New symbols were established to resemble traditional Muslim women for women as well. The hijab, mantoo, chador, and avoiding makeup in public places became symbols of values and norms of the revolutionary society among women.
“Simplicity of life” and “associating oneself with the family and ancestors of farmers and villagers” were also part of the symbolic values of the revolutionary society. The use of new titles and labels such as “brother” and “sister” even in official titles for high-ranking officials of the government, had been marked as a new “value” symbol.
After a decade since the victory of the February 1979 Revolution, the new revolutionaries who had moved from the “lower class” to the “upper class” of society and tasted the flavor of power and privilege, and had also relocated from the south to the north of the city geographically, could no longer remain bound by the symbolic values and revolutionary ideals of the 1357 revolution.
The redefinition and transformation of “symbols” in the section related to men, in a patriarchal society, was carried out with great speed and rapidity.
In the general culture of society, both among the agents of society and in the public sphere, many of these revolutionary symbols have been forgotten; “simplicity” has been replaced by “ostentatious display”.

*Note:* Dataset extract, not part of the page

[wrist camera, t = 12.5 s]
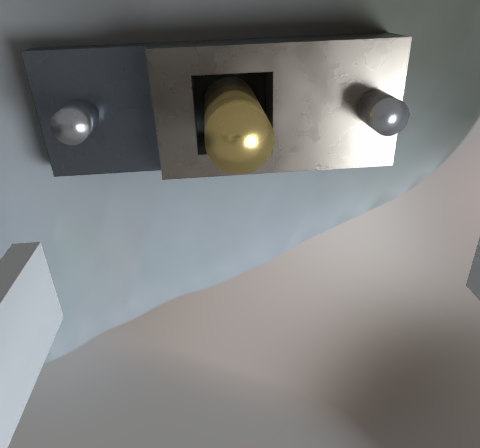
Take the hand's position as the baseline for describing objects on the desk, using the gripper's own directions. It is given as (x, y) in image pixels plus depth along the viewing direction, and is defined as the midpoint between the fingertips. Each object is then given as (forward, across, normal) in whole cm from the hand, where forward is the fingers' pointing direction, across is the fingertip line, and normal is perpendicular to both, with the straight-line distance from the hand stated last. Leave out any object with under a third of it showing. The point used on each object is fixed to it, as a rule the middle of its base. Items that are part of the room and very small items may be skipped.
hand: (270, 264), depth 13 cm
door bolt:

In masculine symbols as well, these changes were evident in the shortening of beards and the way of dressing. Titles like “brother” could not express the distinction of the elite; therefore, initially the elite became “Haj Agha” and gradually the words “doctor” and “engineer” replaced those symbols of the early revolutionary values.

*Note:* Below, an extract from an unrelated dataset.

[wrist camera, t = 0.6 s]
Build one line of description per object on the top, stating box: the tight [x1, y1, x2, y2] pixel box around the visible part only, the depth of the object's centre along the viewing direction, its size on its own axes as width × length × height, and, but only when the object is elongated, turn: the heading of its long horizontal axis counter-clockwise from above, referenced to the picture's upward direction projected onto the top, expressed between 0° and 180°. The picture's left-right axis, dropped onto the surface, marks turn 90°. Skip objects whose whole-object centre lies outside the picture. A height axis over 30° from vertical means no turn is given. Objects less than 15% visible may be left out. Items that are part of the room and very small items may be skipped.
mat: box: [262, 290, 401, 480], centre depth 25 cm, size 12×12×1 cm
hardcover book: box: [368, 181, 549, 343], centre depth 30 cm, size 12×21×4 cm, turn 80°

The transformation of these symbols, in the above sections, has been so reversed that if at the beginning of the revolution, the President, Prime Minister, and Ministers of the country were also addressed as “brother” in official correspondence and interactions, in recent decades they were not satisfied with their religious titles such as “Hojjat al-Islam” and it was necessary to also include “Doctor”. Words like “Doctor” replaced revolutionary and moral symbols like “brother”.
In the patriarchal society of Iran, the transformation and conversion of “symbols” in the women’s section was done with less haste and gradually. One of the reasons for this, in addition to the patriarchal nature of society, was that the veil of women had become a powerful symbol of Islamic rule. While other symbols could be seen as representative of a “revolutionary” society and could be ignored, the veil of women was also a symbol of “Islam” and could not be easily overlooked.
If passing through other symbols meant transitioning from a “revolutionary society” to a normal society, passing through the symbol of hijab would be seen as transitioning from an “Islamic society” to a normal and customary society.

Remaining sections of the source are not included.